The State has decided that power generated from wind and solar should be protected from sharp market fluctuations.

“So in general, if the wholesale electricity price (also known as the SEM price) is high, less money is needed to subsidise and support renewable energy plants. That’s because they receive more money on the open market for the electricity they produce.”

Mr Cassidy said that when wholesale prices are low, more money is usually needed to subsidise PSO-supported schemes because they make less money on the open market.

This means that when the wholesale price of electricity rises the PSO levy tends to fall and vice versa.

The CRU said the PSO levy for 2021/22 was about supports for renewable electricity, and was key in enabling Ireland to meet its targets for 40pc of all electricity to be generated from renewable sources.

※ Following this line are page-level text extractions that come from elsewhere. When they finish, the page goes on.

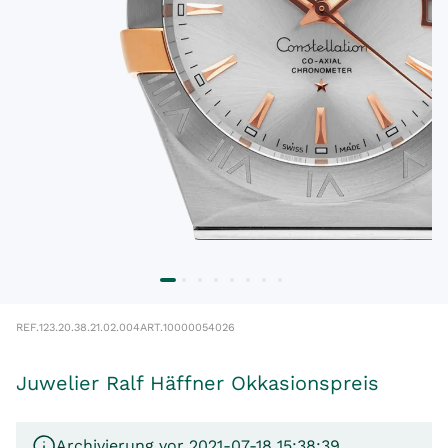
REF.
123.20.38.21.02.004
ART.
10000054026
Juwelier Ralf Häffner Okkasionspreis
Archivierung vor 2021-07-18 15:38:39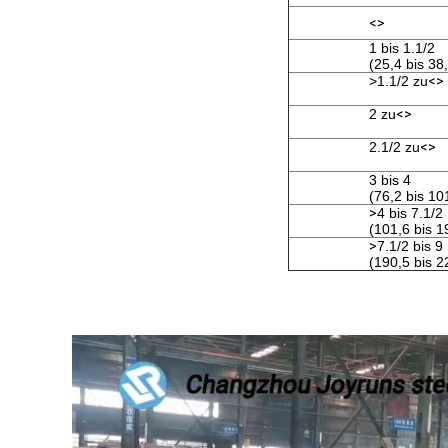
<>
1 bis 1.1/2
(25,4 bis 38
>1.1/2 zu
<>
2 zu
<>
2.1/2 zu
<>
3 bis 4
(76,2 bis 10
>
4 bis 7.1/2
(101,6 bis 1
>
7.1/2 bis 9
(190,5 bis 2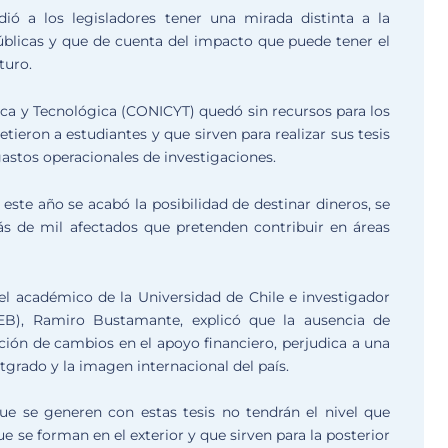
ió a los legisladores tener una mirada distinta a la
públicas y que de cuenta del impacto que puede tener el
turo.
ica y Tecnológica (CONICYT) quedó sin recursos para los
ron a estudiantes y que sirven para realizar sus tesis
gastos operacionales de investigaciones.
e año se acabó la posibilidad de destinar dineros, se
s de mil afectados que pretenden contribuir en áreas
 el académico de la Universidad de Chile e investigador
(IEB), Ramiro Bustamante, explicó que la ausencia de
ción de cambios en el apoyo financiero, perjudica a una
grado y la imagen internacional del país.
ue se generen con estas tesis no tendrán el nivel que
e se forman en el exterior y que sirven para la posterior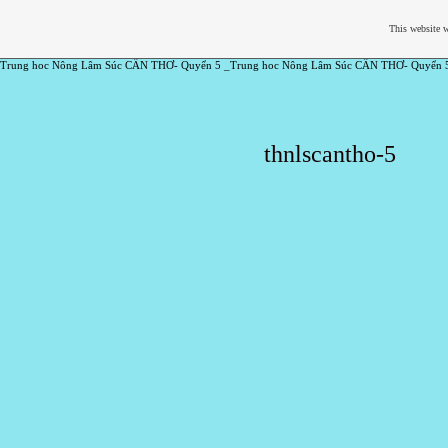
This website w
Trung hoc Nông Lâm Súc CẦN THƠ- Quyển 5 _Trung hoc Nông Lâm Súc CẦN THƠ- Quyển 
thnlscantho-5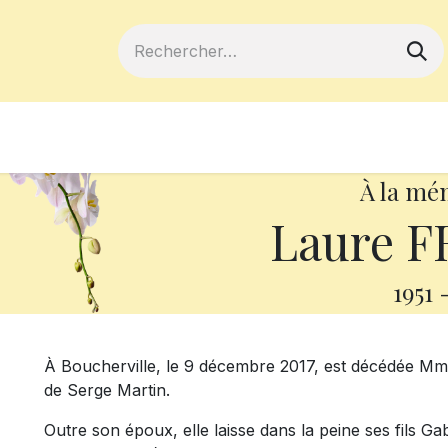
ferts
Devenir membre
Votre coopé
À la mé
Laure F
1951
À Boucherville, le 9 décembre 2017, est décédée M
de Serge Martin.
Outre son époux, elle laisse dans la peine ses fils G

It said the main factor in setting the PSO levy is the wholesale cost of electricity which it expects to increase in the year ahead.

The regulator said Government policy determines the level of subsidy provided to energy companies, while its primary role was the calculation of the PSO levy.

PSO levy moves come as Energia became the eighth energy supplier to announce it was increasing its electricity and gas prices.

It is the second time this year the supplier has increased its prices. It has around 160,000 electricity customers in the State.

It follows price hikes this year by Bord Gáis, SSE Airtricity and by smaller players Pinergy, Flogas and Panda Power, Bright and Iberdrola.

The latest rise and the previous price rises imposed by Energia in April means customers will be paying well over €200 a year more for their electricity and almost €150 a year more for their gas.